MSO Retiree Spotlight: Glenn Asch and Mary Terranova
David Lewellen
PUBLISHED
Tagged Under: 2024.25 Season, MSO Musicians, Violin
Two retirees from the Milwaukee Symphony’s second violin section this year have new musical adventures awaiting them.
The season-ending concerts in June will conclude the tenures of Glenn Asch, who joined the MSO in 1980, and Mary Terranova, who arrived in 1990. For most of his career, Asch has had an active sideline of playing violin in jazz, rock, and bluegrass groups, and he plans to do more once he has more free time. But Terranova has an entirely new challenge waiting for her — the viola da gamba.
Her curiosity was piqued by retired MSO cellist Kathy Collisson, a longtime enthusiast of the Baroque instrument that resembles a cello. “Everything’s going to be new to me, except treble clef,” Terranova said. “I enjoy playing music I’ve never heard of.”
After 35 years in the second violin section, new music has become rarer, but playing the same pieces again has its own challenges. Terranova said that the orchestra librarians will usually erase the notes that she writes in her part, so when it comes back a few years later, “I just re-learn it. I ask myself what’s the best way.”
Although the entire section uses the same bowing, individual violinists are free to come up with their own fingerings, and Terranova said that the person sitting in the outside position on the stand (closer to the audience) writes above the staff, and the person on the inside position writes below the staff.
She has sat both outside and inside since the symphony began using rotating seating some years ago. “It’s healthy for everyone to have new stand partners,” she said. “Some people have fingerings I want to copy; some people bring out something I hadn’t heard before. And some people have good jokes.”
Looking back over her time in the MSO, she cited the move to the Bradley Symphony Center as a highlight. For the orchestra’s entire history, it has dreamed of having its own hall, she said, and “I felt so lucky to be able to experience that. It’s a beautiful space, a very warm sound, and we have a nice lounge and space to practice.” She also looks back fondly on playing at the Green Bay Packers game and touring the state of Wisconsin.

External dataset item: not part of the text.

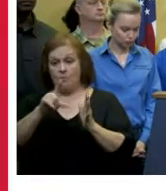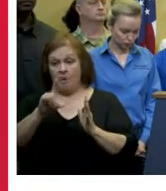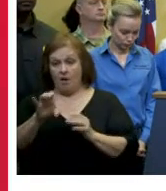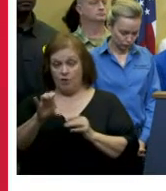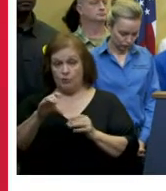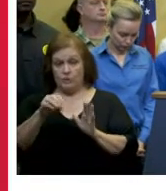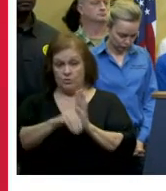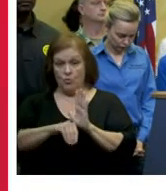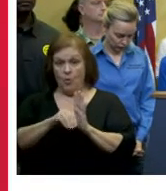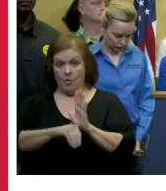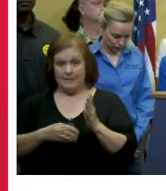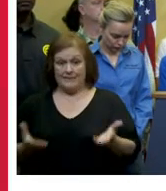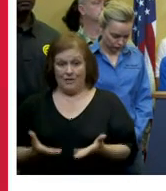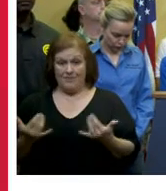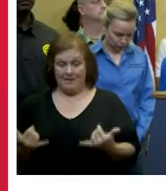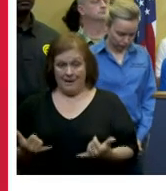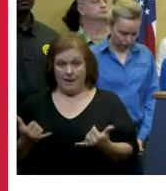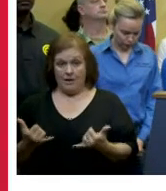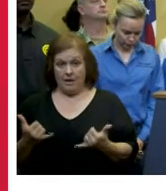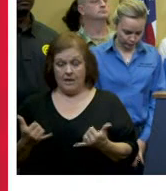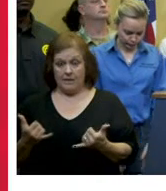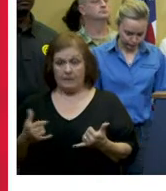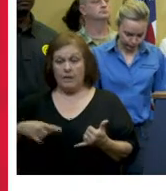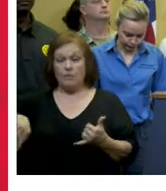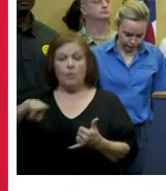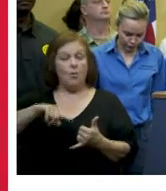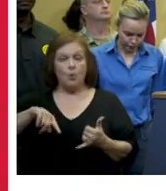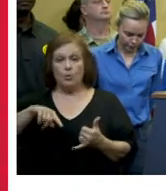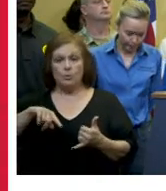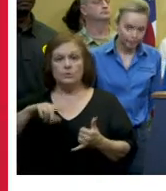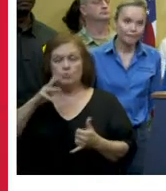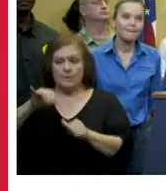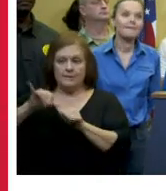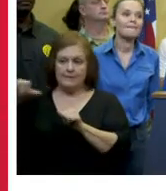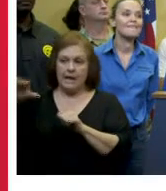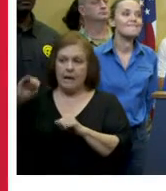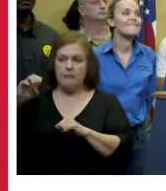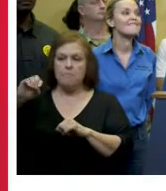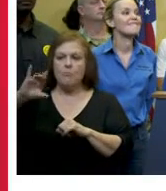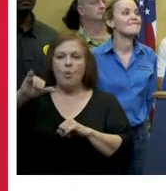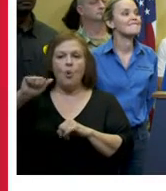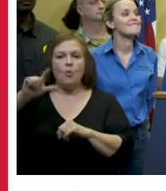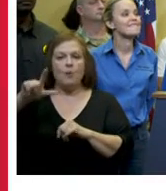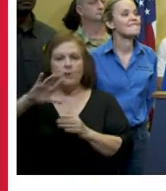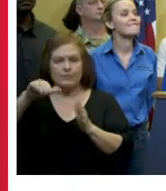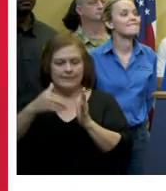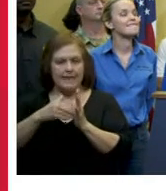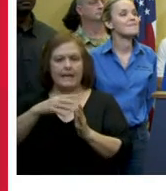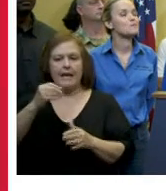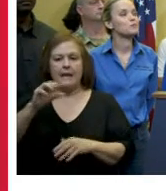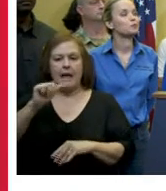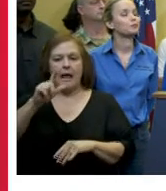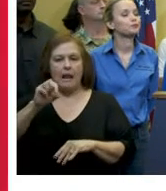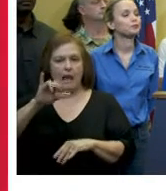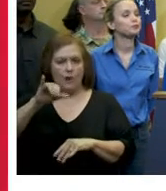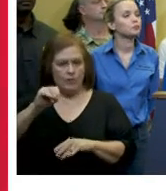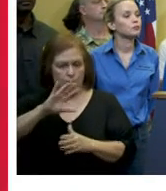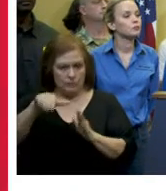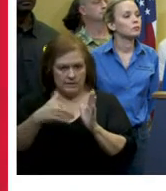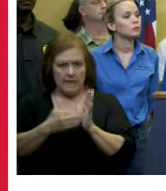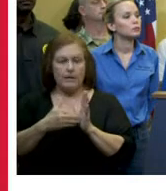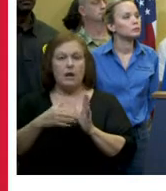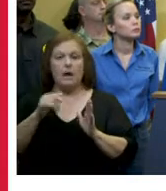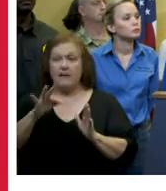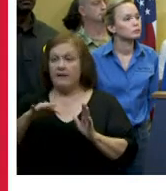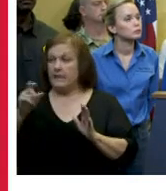are uh in new orleans and those are going to be mostly at the moriel convention center in the alerio center we'll continue to move them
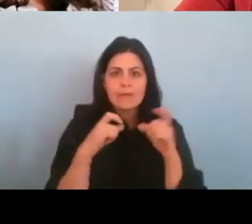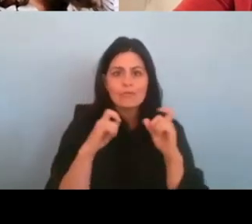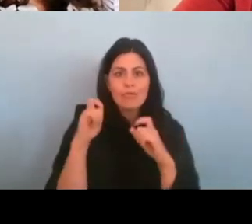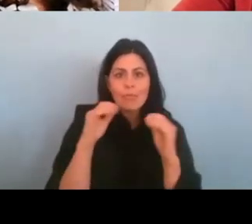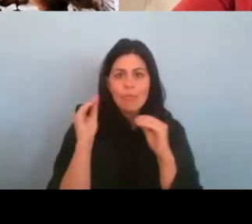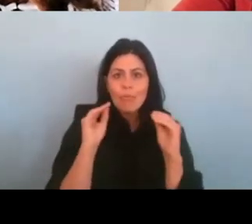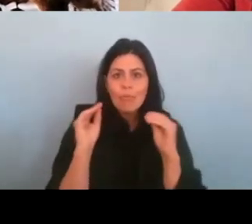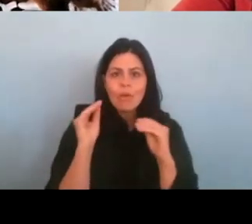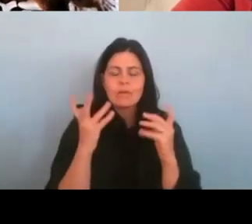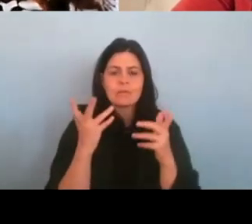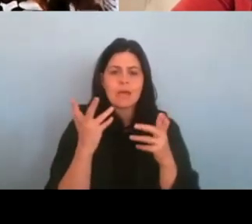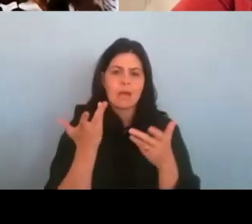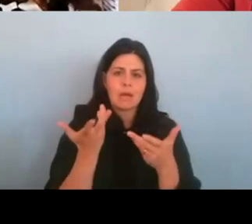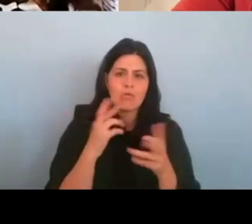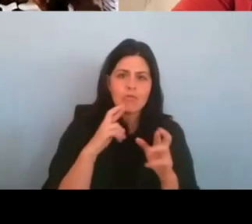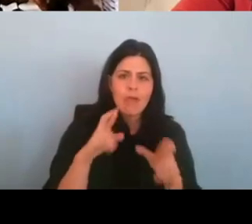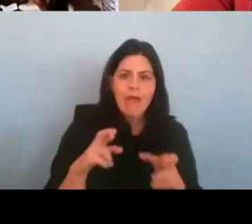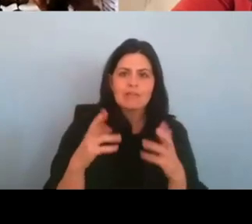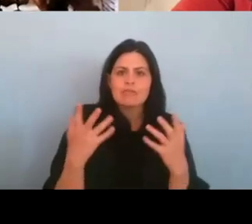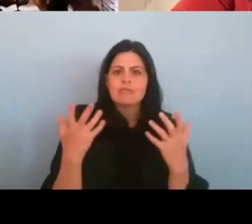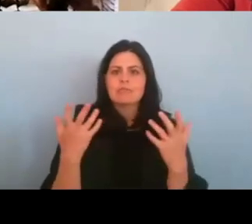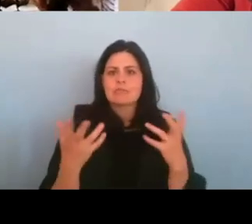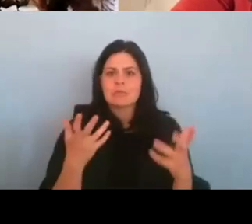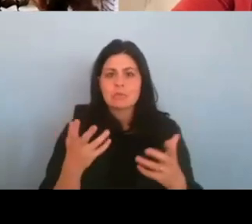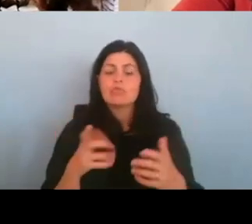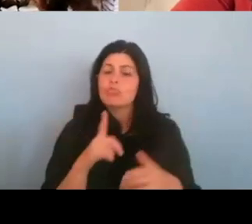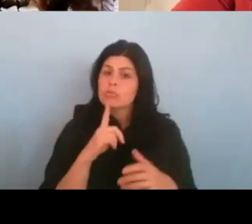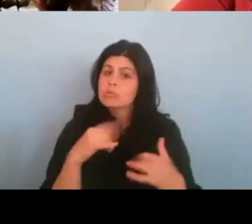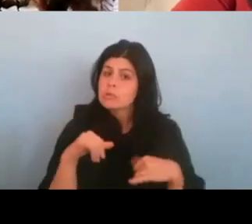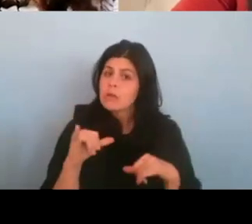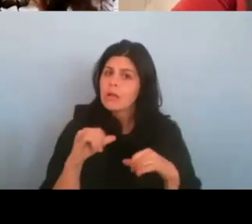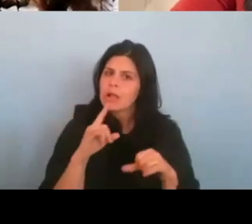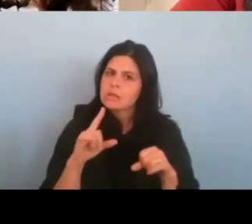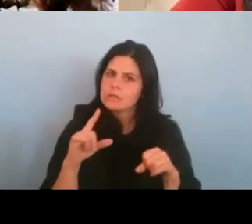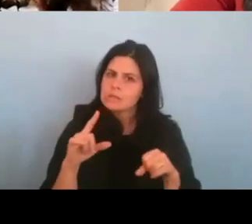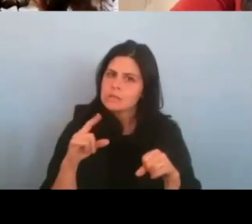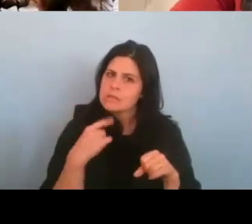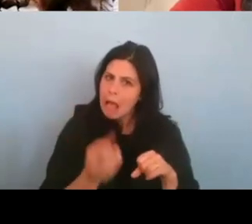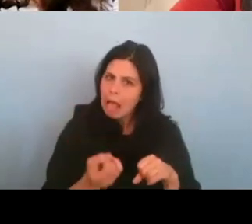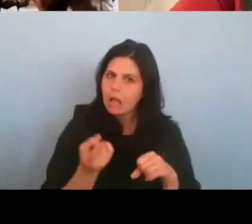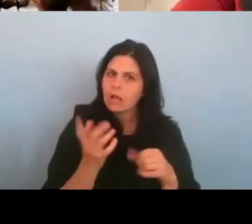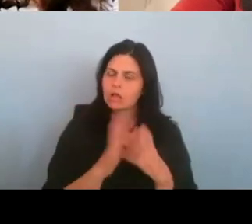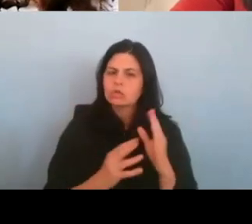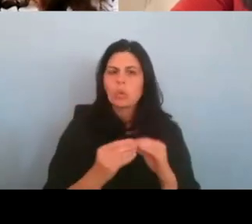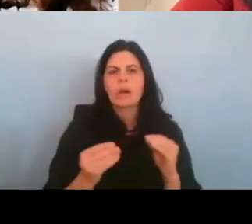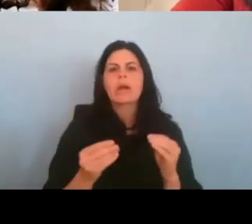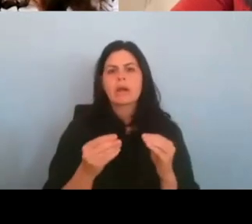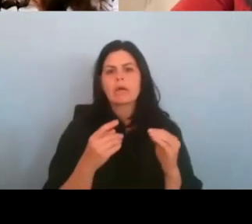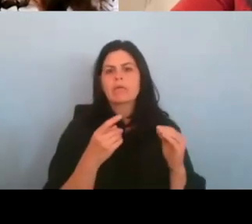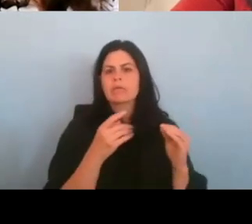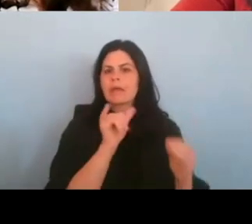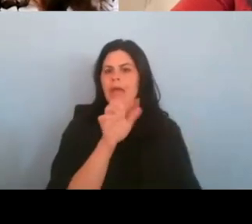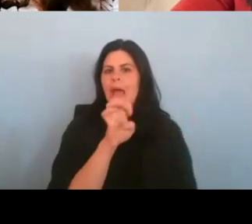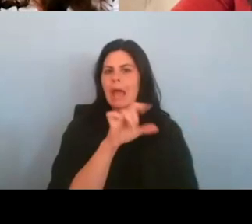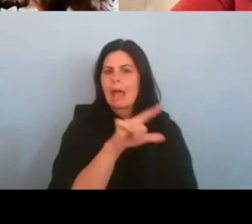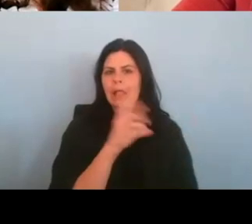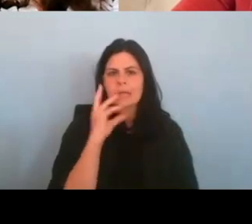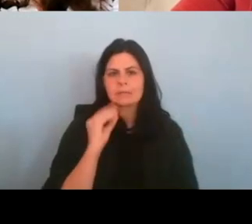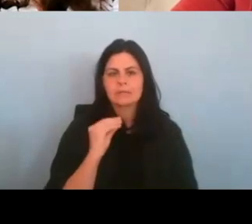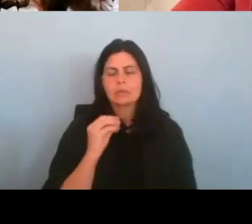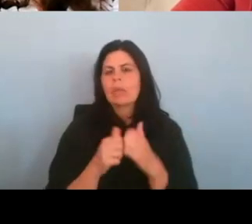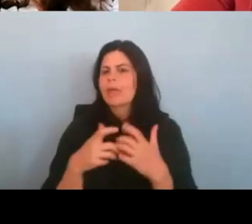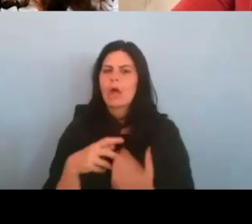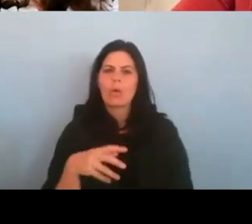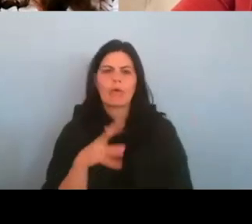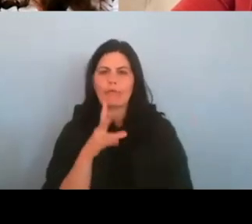able to tell a story of what Yael is going through, um, without verbally saying it. And so, you know, if you've had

Glenn Asch, too, remembers the state tours, which used to be longer and more frequent. Whether it was Wisconsin or Europe or Japan, he said, “experiences like that pull an orchestra together in a unique way. Performing the same repertoire in different halls brings an orchestra up a level.”
In the 1980s, he said, players from within the string sections got the opportunity to solo with the orchestra on tour, and he performed the complete Brahms violin concerto three times. He also drew on his knowledge of other genres to do jazz and fiddle arrangements for MSO performances.
In retirement, he will have more time for groups like Triple Crown, which plays American roots music, and the jazz band Holton’s Heroes. He and his wife, Laurie, also perform Senegalese music with African musicians at Club Timbuktu in the Riverwest neighborhood.
“I just turned 70, and I feel I can’t wait much longer to do justice to my other creative impulses,” Asch said. In addition to performing, he also composes and arranges for the groups that he works with. Some of his other bandmates don’t read written music and perform strictly by ear, and Asch feels fortunate that he can think both ways. On the classical side, he wrote a full-length violin concerto years ago, which he performed with several regional orchestras.
Asch attended Kewaskum High School, UW-Madison, and UW-Milwaukee before winning his MSO audition in 1980. His father, Albert “Bud” Asch, taught at UW-Washington County and founded the Kettle Moraine Symphony in 1968, with Glenn Asch and his siblings anchoring four of the string sections.
“Music is music, like food is food,” he said. “I like all kinds of food and all kinds of music, and I can skip from one to the other.” Creating music on the spot is a completely different way of thinking from today’s classical tradition, he said. “It’s very liberating, and it’s kept me enthusiastic about orchestral playing.”